The bulk of the cars Hyundai sells in the EU comes from its Nosovice factory in the east of the Czech Republic, close to affiliate Kia’s Zilina plant across the border in Slovakia. Although there is [now] no exchange of models between the two, Nosovice produces transmissions for both brands while Zilina is responsible for engine production. The cars built in the two factories are based on shared platforms.
Nosovice makes the Hyundai i30 range, ix35 crossover and ix20 mini-MPV. The corresponding Kia models are the cee’d, Sportage and Venga. Both plants have a nominal capacity of 300,000 cars a year, based on a five-day, triple-shift system.
The i30 is Hyundai’s star performer in Europe, but close behind is the ix35, which is due for a mid-term update in the autumn. The ix35 is the fastest-selling model Hyundai has ever introduced in Europe and this year will be the biggest-volume model to come out of Nosovice, accounting for 45% of total production against 41% for the i30 range.
Nosovice now supplies cars to 60 countries and ‘destinations’ – a term Hyundai uses to describe places such as the Canary Islands which are linked to European states but distant from them.

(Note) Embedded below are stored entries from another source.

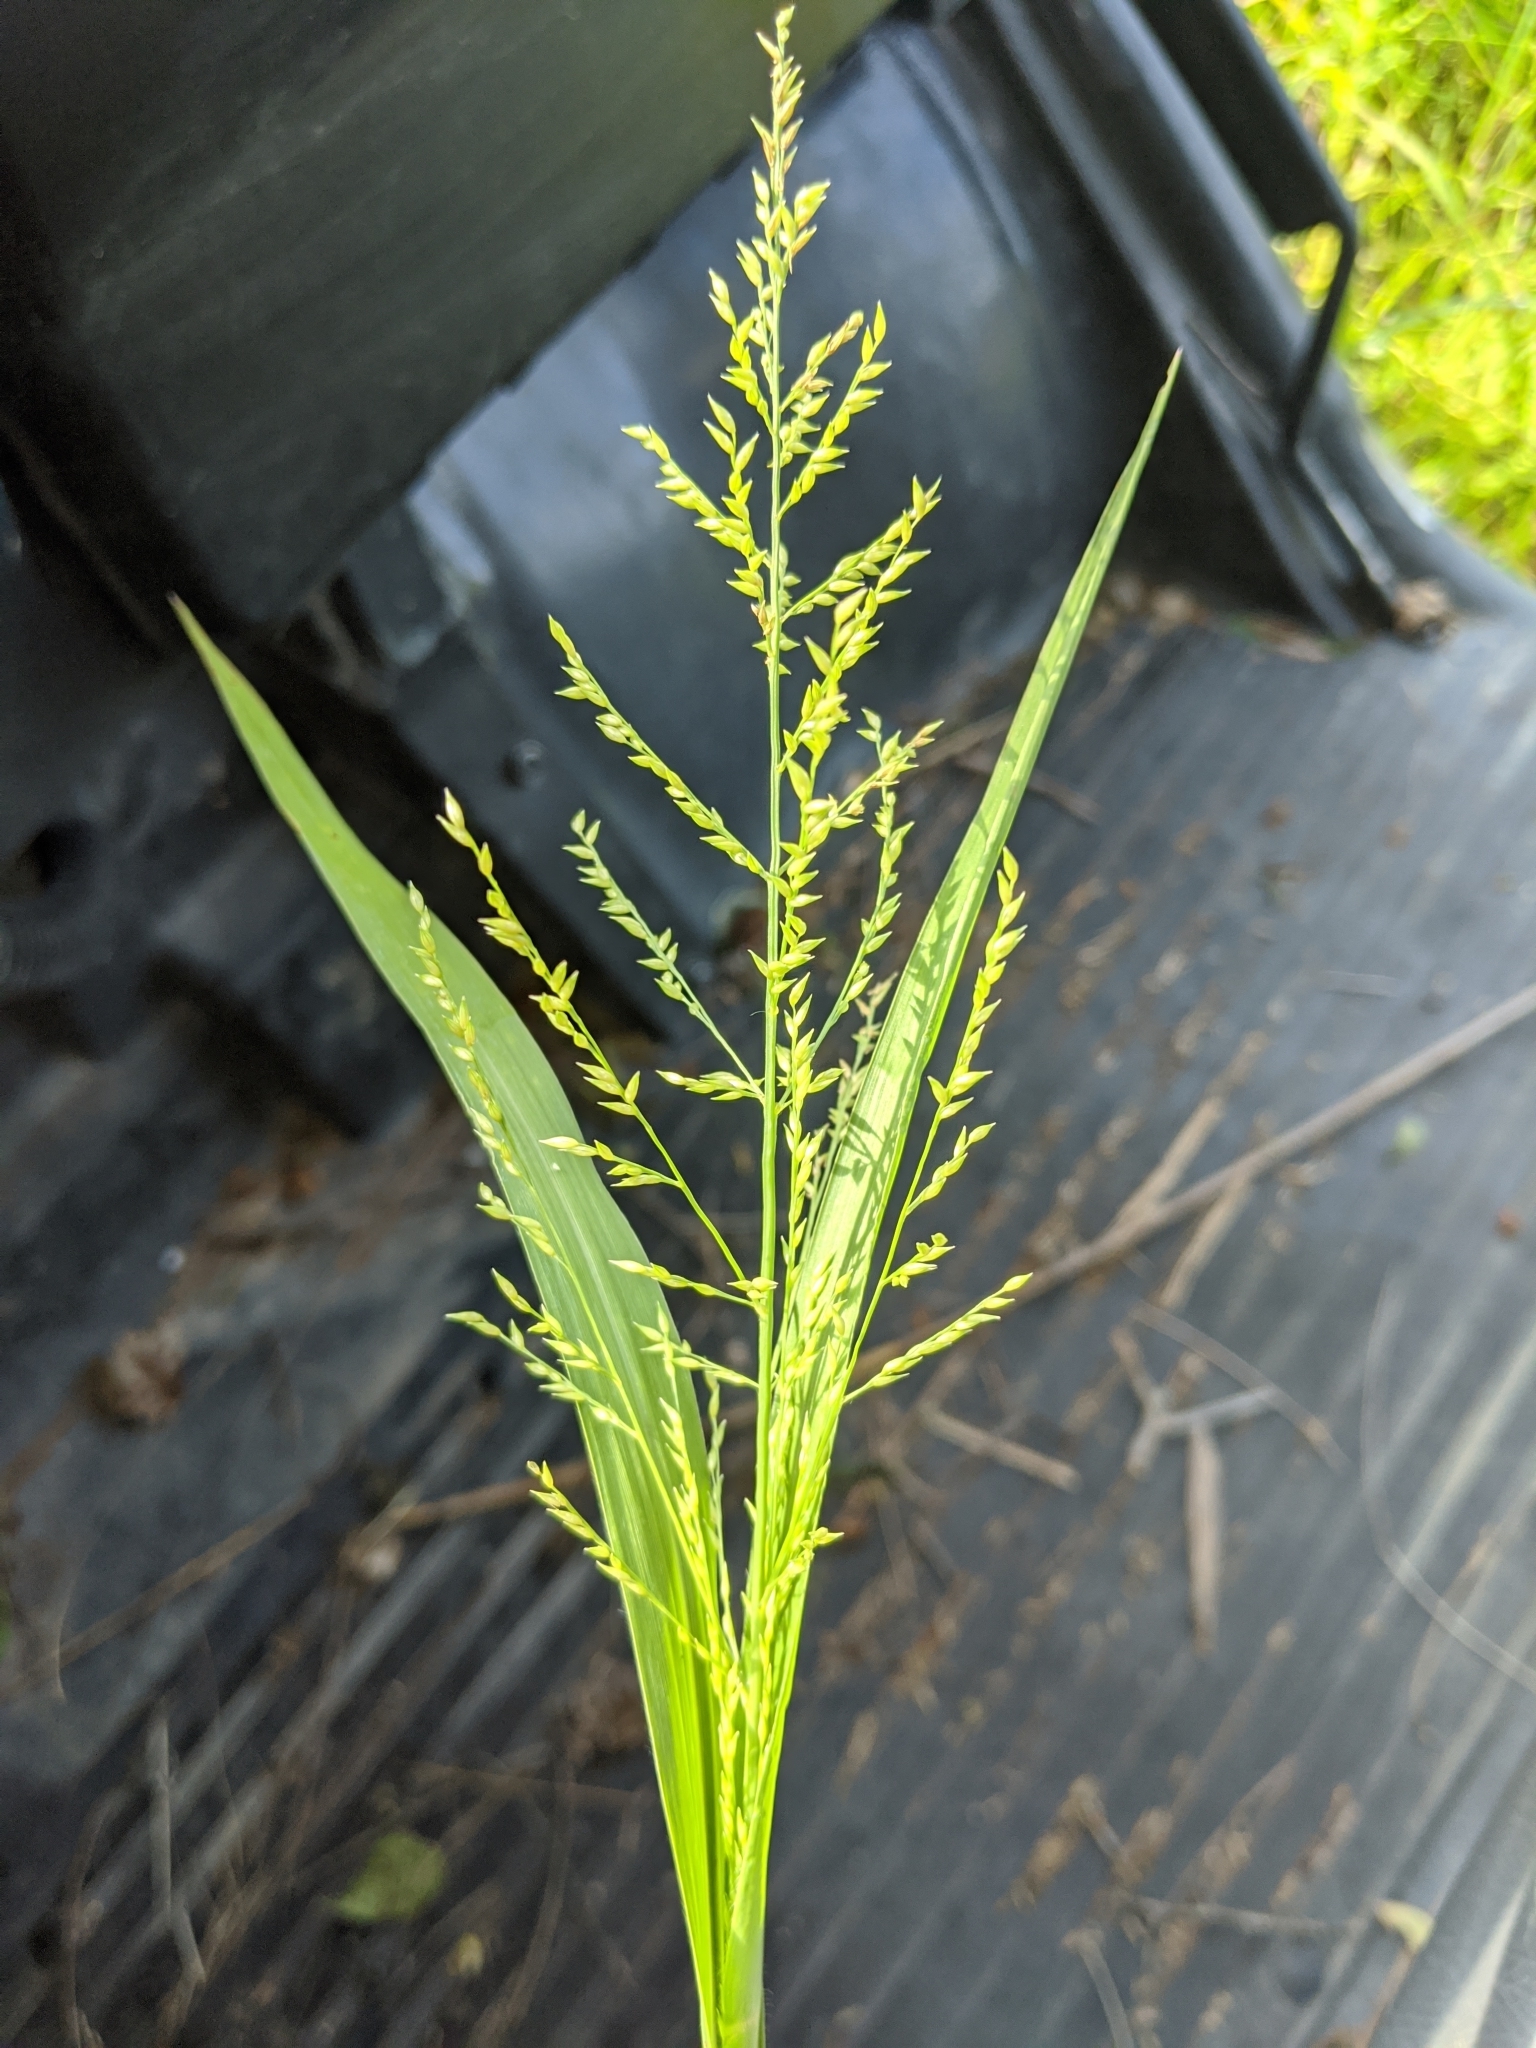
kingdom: Plantae
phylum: Tracheophyta
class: Liliopsida
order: Poales
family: Poaceae
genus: Coleataenia
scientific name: Coleataenia anceps
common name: Beaked panic grass
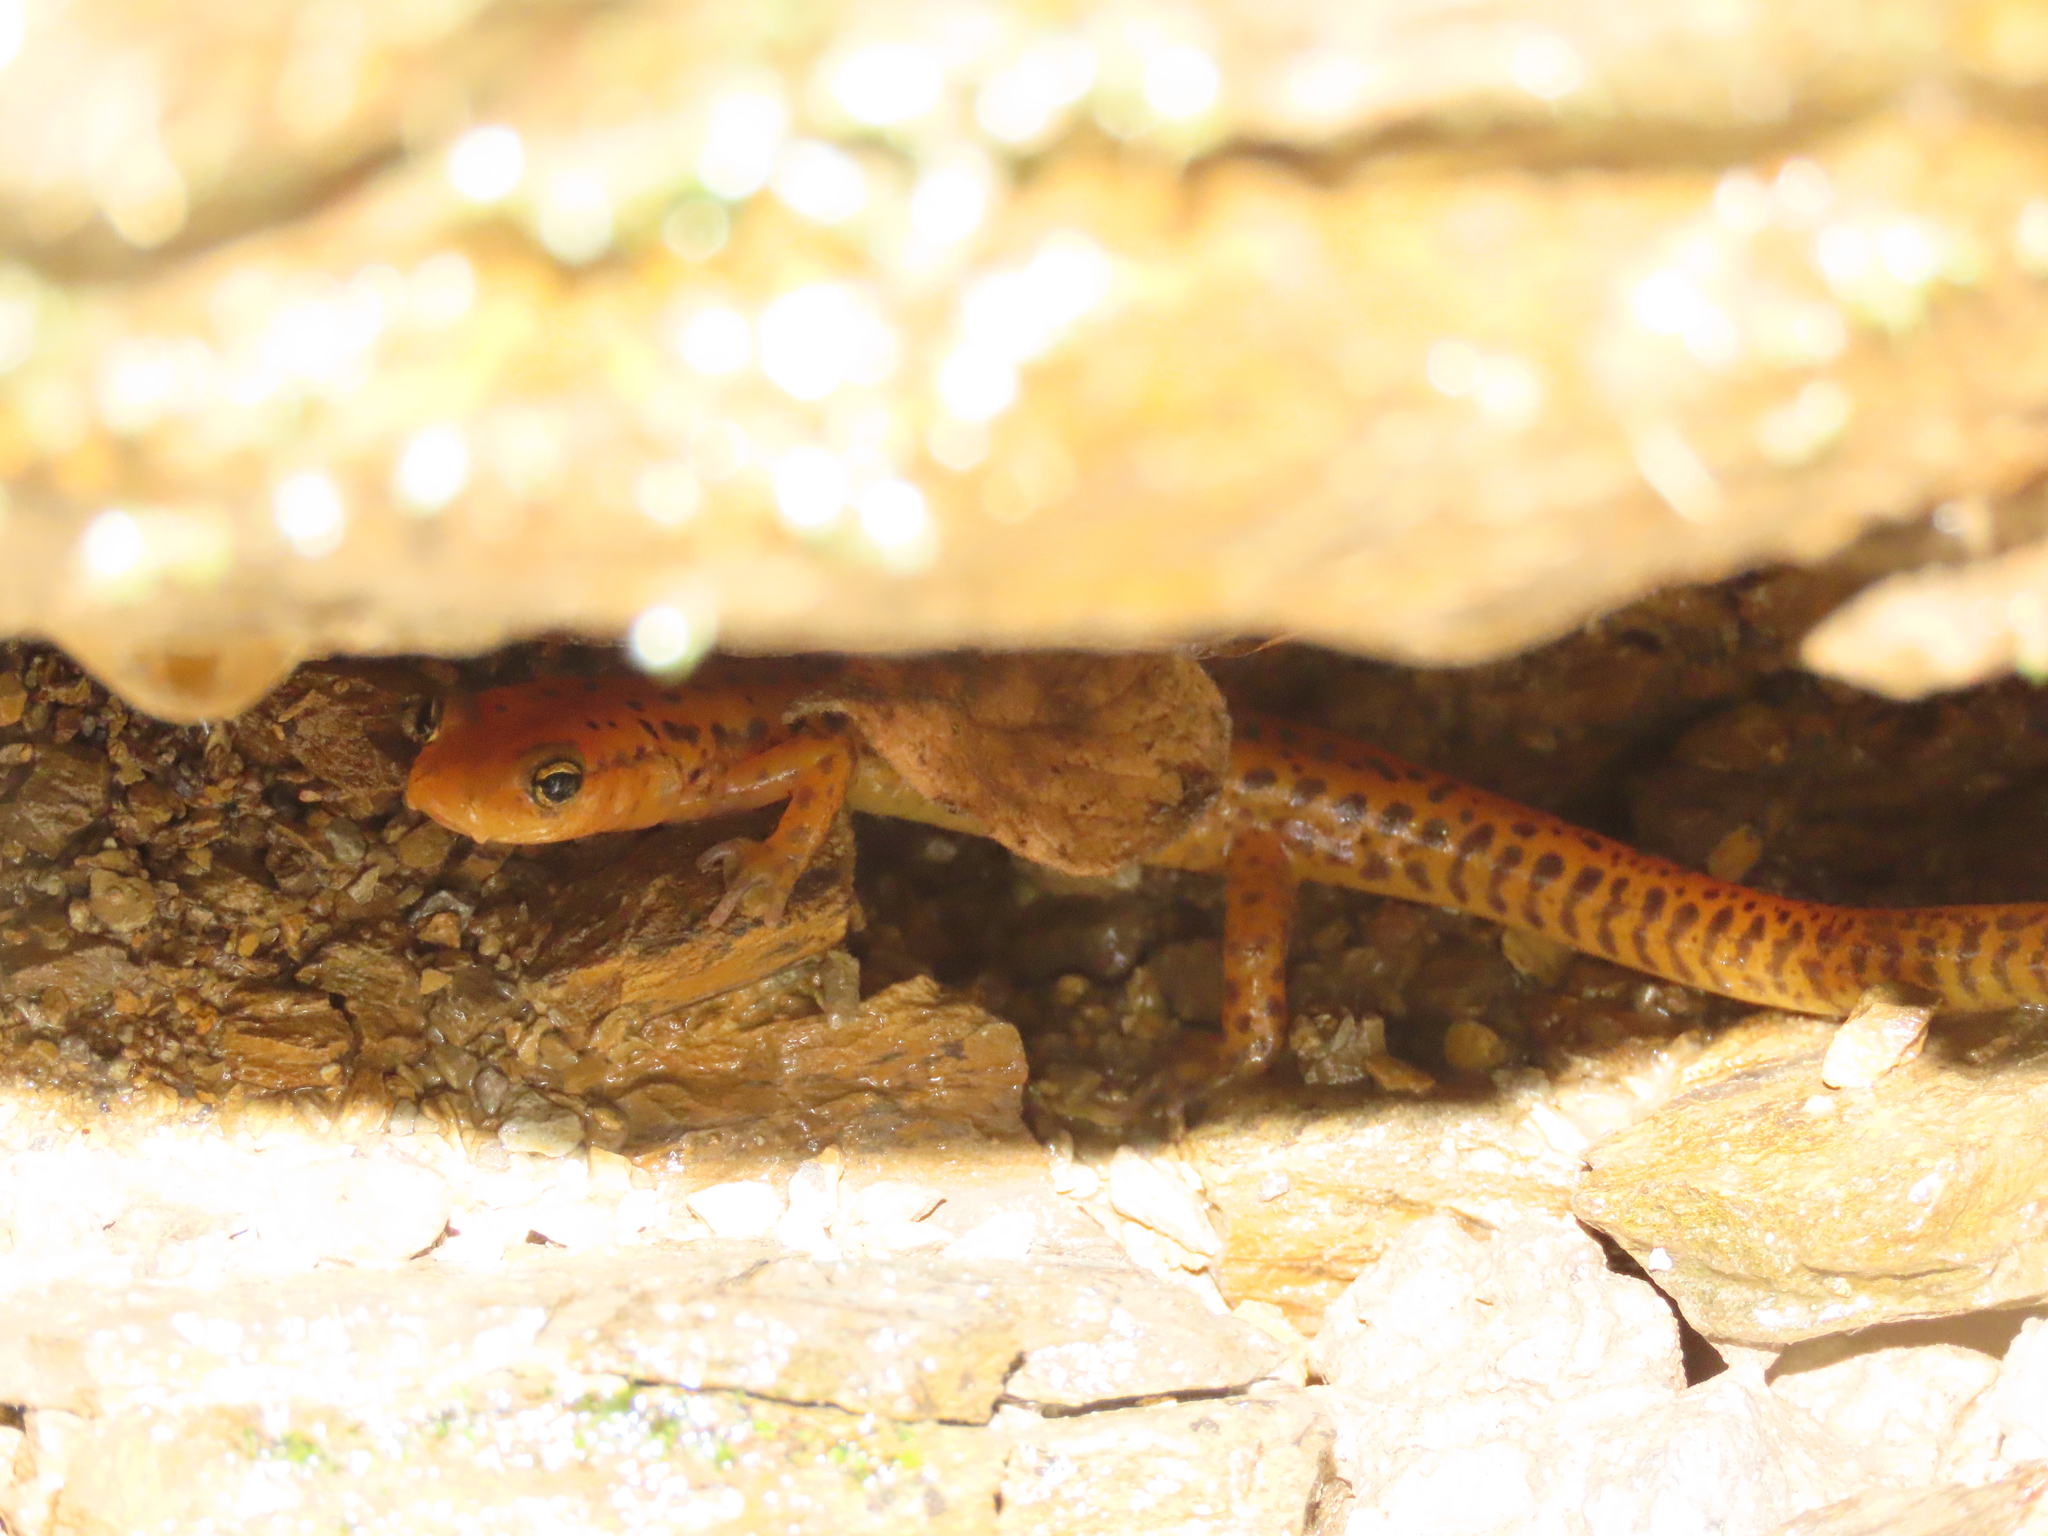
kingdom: Animalia
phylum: Chordata
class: Amphibia
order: Caudata
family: Plethodontidae
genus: Eurycea
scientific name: Eurycea longicauda
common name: Long-tailed salamander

Around 18% of the cars it makes go to non-EU countries. The plant is working flat out and theoretically exceeded its capacity last year by turning out 303,000 cars.
“We’re very proud that we’ve been able to keep the factory running at 100% when the market in Europe is so weak and unpredictable,” said European COO and senior vice-president, Allan Rushforth. “So far this year our volumes in Europe are down by about 5% but our market share is slightly up.”